• [Aim of the exercise] Using the material below, return exactly the lines between the one holding "Preliminary screening of" and the one holding "As a case study, the", inclusive, and no others.

++++++++++

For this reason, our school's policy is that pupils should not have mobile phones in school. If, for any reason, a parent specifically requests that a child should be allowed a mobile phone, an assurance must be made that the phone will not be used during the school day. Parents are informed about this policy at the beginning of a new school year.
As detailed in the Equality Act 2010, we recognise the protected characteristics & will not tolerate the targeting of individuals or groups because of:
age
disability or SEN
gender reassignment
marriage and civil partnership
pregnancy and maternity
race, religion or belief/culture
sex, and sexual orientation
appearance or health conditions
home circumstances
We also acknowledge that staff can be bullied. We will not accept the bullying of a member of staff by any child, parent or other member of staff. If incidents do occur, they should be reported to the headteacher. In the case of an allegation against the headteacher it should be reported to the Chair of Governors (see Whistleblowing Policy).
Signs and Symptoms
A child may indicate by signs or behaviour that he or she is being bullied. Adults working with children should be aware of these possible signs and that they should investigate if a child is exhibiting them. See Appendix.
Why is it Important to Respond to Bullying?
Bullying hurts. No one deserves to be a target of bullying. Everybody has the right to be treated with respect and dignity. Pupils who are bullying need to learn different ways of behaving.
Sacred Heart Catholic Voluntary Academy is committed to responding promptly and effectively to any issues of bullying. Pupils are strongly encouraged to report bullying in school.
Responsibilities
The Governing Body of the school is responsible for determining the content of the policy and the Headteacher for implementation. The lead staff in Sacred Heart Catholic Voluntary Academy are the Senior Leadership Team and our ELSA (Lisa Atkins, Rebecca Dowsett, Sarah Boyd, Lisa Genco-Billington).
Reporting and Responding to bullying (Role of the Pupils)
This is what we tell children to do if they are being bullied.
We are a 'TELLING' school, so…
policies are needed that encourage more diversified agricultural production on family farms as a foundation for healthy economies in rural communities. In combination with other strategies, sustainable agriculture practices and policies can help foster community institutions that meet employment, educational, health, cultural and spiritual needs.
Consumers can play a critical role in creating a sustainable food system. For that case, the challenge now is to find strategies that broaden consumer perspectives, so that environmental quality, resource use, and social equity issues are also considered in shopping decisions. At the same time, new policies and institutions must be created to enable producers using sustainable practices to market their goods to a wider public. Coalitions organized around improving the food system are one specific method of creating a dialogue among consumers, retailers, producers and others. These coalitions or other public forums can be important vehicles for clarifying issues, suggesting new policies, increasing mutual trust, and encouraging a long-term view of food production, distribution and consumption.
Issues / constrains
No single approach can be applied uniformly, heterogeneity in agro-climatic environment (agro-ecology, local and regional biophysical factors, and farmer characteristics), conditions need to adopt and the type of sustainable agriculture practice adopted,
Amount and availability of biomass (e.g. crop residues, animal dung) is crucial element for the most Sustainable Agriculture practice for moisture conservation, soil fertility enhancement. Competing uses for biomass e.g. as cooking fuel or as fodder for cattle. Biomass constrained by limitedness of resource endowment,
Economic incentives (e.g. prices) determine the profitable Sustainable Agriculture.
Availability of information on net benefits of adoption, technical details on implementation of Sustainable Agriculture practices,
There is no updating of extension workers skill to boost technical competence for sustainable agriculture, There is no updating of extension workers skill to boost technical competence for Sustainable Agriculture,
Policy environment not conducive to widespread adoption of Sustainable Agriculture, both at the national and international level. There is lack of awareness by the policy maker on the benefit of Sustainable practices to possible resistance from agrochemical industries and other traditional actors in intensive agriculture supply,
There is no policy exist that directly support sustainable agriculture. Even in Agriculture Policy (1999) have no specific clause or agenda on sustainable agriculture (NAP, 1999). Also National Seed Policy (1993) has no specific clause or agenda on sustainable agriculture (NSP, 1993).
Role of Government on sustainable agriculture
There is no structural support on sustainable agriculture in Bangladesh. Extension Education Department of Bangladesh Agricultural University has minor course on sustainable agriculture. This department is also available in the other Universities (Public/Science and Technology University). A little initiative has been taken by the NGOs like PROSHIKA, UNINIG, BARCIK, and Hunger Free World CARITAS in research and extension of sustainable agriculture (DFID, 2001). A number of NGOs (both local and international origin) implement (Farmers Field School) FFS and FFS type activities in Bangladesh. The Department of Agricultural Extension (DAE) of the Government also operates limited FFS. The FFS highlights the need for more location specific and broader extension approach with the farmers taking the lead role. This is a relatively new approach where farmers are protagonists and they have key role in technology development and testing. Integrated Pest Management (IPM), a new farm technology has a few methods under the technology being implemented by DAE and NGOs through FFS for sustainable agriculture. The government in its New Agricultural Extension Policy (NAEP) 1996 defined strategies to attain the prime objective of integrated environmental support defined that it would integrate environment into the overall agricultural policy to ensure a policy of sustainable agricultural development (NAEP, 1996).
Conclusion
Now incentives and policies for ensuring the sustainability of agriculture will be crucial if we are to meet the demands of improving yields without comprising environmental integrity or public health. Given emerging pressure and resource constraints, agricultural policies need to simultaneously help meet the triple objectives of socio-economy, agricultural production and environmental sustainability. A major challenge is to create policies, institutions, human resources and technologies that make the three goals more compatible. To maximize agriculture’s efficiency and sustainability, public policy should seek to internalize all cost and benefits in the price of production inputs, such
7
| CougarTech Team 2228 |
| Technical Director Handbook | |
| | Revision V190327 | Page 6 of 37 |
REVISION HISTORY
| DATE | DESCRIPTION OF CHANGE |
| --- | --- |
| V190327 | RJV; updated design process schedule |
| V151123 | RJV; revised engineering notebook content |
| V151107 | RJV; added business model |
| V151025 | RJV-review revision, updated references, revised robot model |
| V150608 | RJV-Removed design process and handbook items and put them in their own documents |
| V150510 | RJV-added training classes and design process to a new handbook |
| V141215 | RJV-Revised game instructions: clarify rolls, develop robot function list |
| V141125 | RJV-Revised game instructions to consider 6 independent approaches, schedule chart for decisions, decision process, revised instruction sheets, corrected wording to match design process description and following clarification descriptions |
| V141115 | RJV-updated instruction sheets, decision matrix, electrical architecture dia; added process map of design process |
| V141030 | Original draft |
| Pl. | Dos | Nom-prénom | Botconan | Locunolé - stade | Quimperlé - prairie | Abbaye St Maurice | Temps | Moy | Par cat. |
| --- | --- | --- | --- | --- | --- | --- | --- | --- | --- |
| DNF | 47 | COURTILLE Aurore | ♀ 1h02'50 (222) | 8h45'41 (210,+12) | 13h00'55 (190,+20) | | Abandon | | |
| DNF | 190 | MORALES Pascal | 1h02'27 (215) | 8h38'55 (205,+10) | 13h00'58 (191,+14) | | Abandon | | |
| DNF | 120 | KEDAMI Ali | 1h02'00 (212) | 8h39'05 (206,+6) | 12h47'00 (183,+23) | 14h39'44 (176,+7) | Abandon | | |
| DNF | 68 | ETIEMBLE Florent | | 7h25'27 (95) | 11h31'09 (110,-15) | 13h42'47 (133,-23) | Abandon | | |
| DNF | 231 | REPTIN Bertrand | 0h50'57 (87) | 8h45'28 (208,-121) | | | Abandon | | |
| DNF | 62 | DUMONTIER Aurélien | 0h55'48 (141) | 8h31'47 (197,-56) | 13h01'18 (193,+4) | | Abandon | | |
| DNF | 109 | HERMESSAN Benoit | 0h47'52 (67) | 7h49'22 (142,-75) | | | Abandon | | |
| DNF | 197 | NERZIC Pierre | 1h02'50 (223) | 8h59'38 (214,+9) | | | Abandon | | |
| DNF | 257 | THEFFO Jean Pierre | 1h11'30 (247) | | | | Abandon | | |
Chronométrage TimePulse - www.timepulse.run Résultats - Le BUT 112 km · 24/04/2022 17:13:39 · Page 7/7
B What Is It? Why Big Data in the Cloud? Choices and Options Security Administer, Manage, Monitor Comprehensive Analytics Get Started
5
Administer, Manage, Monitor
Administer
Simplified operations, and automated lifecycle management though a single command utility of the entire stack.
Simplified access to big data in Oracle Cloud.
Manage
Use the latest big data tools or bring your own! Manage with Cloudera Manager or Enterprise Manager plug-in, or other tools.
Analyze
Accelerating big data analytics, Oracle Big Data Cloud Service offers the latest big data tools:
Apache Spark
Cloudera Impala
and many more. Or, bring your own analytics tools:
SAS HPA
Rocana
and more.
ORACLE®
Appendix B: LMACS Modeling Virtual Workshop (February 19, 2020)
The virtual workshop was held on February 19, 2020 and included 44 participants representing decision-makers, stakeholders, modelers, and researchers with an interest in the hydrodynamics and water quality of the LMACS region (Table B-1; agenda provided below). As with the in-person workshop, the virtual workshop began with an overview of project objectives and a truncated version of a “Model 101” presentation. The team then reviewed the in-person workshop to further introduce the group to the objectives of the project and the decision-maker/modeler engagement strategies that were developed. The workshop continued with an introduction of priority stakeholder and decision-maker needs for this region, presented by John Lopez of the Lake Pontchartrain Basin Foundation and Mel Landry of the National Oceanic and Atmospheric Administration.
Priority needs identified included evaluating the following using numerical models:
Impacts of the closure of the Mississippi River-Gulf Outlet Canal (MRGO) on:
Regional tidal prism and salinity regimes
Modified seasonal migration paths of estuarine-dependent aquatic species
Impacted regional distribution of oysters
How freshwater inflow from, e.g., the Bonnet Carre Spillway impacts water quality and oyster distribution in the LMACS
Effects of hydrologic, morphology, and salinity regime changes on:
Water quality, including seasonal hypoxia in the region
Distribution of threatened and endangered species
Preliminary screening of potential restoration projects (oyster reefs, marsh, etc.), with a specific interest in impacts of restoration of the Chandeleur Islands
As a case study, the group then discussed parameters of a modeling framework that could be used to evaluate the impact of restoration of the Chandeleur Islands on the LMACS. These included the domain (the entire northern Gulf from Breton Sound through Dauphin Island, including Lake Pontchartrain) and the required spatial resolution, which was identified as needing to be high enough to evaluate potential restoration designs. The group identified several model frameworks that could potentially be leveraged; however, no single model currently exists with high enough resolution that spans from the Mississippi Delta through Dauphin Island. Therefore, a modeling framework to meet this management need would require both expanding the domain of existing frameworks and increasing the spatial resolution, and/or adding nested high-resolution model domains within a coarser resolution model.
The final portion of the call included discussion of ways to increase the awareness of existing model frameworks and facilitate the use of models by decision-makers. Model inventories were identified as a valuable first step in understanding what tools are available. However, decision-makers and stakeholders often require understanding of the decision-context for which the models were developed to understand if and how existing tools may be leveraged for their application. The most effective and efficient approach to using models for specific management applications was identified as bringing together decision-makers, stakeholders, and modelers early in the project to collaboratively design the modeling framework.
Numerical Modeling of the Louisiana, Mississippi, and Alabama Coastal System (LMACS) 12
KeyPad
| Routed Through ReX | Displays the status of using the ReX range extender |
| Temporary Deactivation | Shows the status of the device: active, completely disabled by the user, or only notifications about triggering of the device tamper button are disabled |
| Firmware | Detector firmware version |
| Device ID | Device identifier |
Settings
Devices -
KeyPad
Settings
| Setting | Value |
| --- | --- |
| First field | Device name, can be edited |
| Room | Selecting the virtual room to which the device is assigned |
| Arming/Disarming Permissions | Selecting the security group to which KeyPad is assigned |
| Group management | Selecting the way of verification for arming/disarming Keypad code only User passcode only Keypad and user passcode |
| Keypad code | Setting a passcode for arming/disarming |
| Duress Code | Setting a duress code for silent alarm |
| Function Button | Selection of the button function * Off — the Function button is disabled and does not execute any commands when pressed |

++++++++++

• [Exercise solution]
Preliminary screening of potential restoration projects (oyster reefs, marsh, etc.), with a specific interest in impacts of restoration of the Chandeleur Islands
As a case study, the group then discussed parameters of a modeling framework that could be used to evaluate the impact of restoration of the Chandeleur Islands on the LMACS. These included the domain (the entire northern Gulf from Breton Sound through Dauphin Island, including Lake Pontchartrain) and the required spatial resolution, which was identified as needing to be high enough to evaluate potential restoration designs. The group identified several model frameworks that could potentially be leveraged; however, no single model currently exists with high enough resolution that spans from the Mississippi Delta through Dauphin Island. Therefore, a modeling framework to meet this management need would require both expanding the domain of existing frameworks and increasing the spatial resolution, and/or adding nested high-resolution model domains within a coarser resolution model.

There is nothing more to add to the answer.